PROBLEM DESCRIPTION
Report how many lines in the items below contain the string "series", with case counting. Give only the number.

Records drawn from a dataset
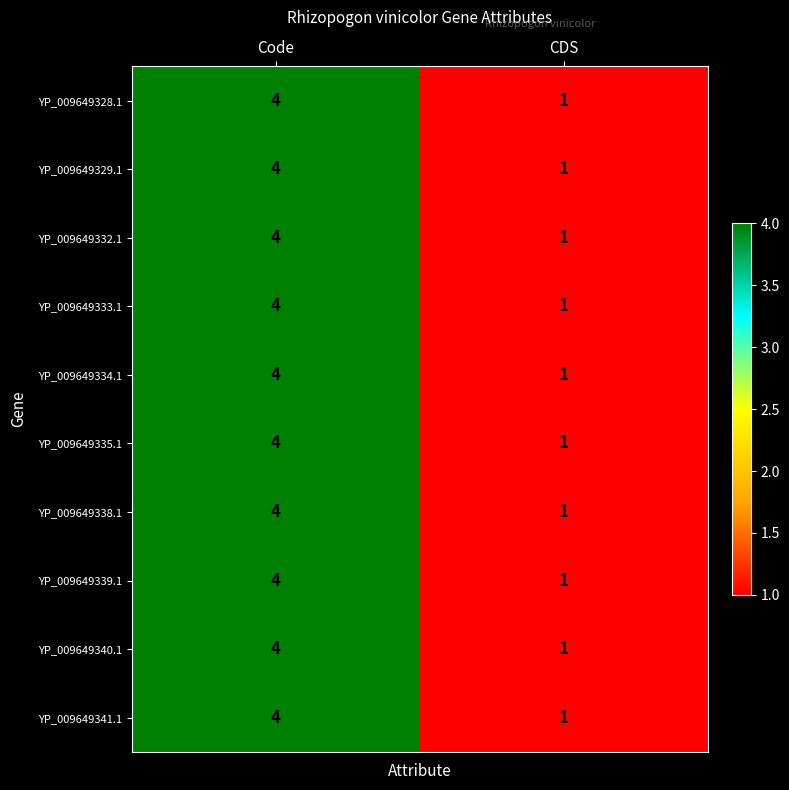

Reading left to right, transcribe all the data shown in this chart.

YP_009649328.1: 4	1
YP_009649329.1: 4	1
YP_009649332.1: 4	1
YP_009649333.1: 4	1
YP_009649334.1: 4	1
YP_009649335.1: 4	1
YP_009649338.1: 4	1
YP_009649339.1: 4	1
YP_009649340.1: 4	1
YP_009649341.1: 4	1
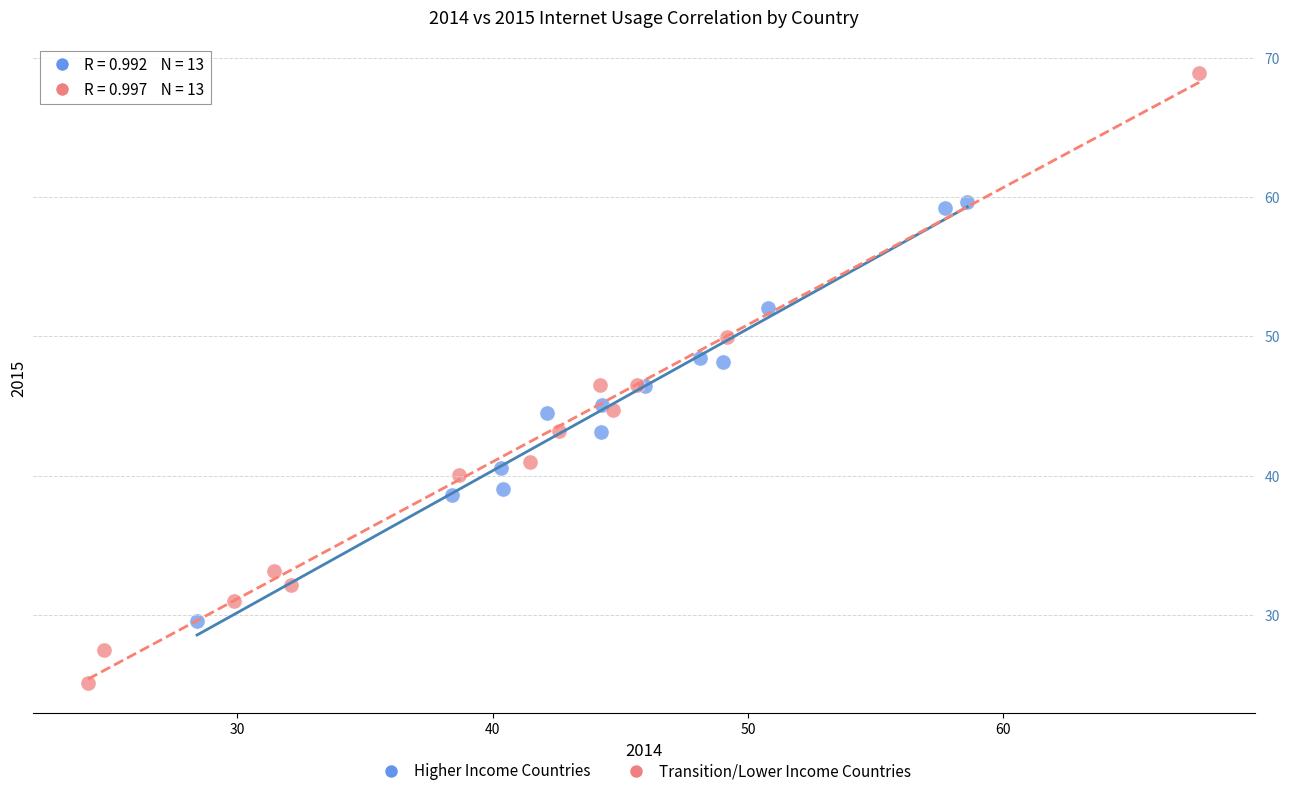

Which series has the widest spread of Y values?

Transition/Lower Income Countries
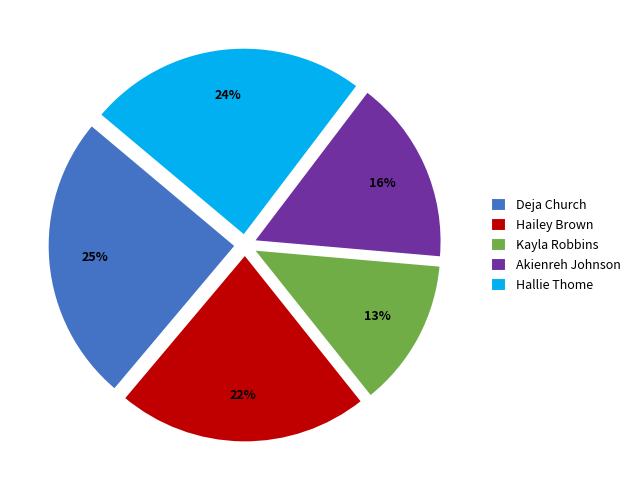

What is the largest slice in the pie chart?

Deja Church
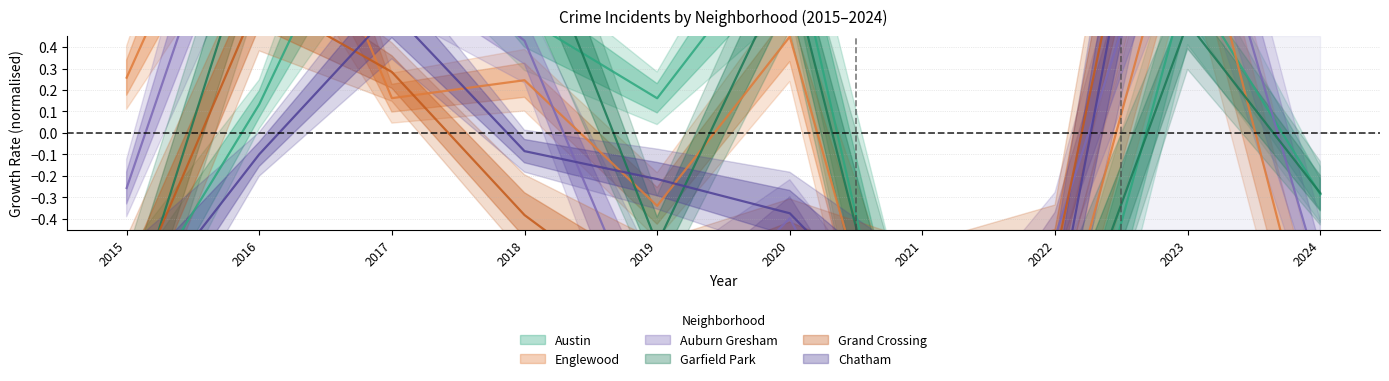

List the labels in order of Chatham value, smallest first.

2021, 2015, 2022, 2020, 2019, 2016, 2018, 2017, 2024, 2023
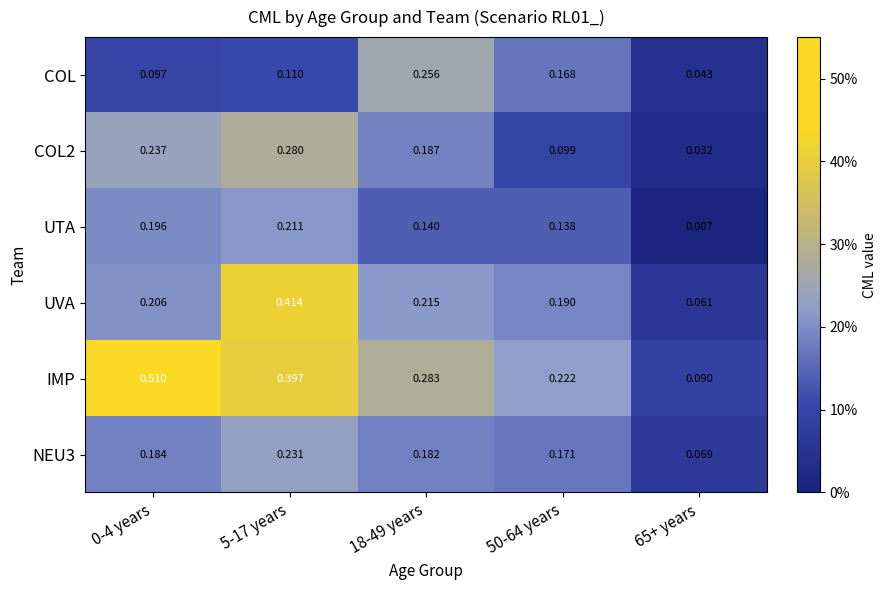

Between 0-4 years and 50-64 years, which series saw the biggest shift?

IMP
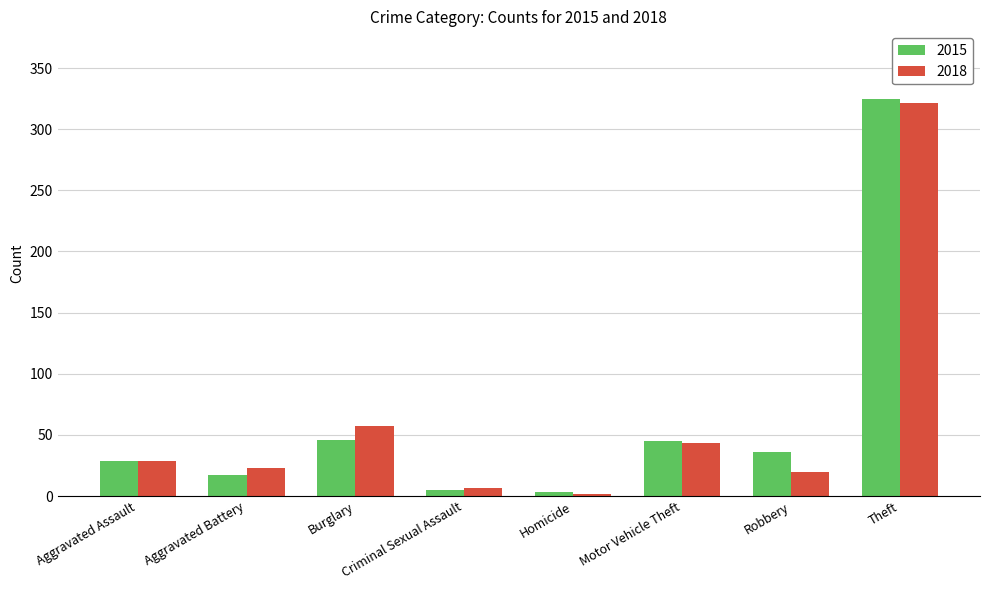

Rank the series by their maximum value, from highest to lowest.

2015, 2018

TASK RESPONSE
3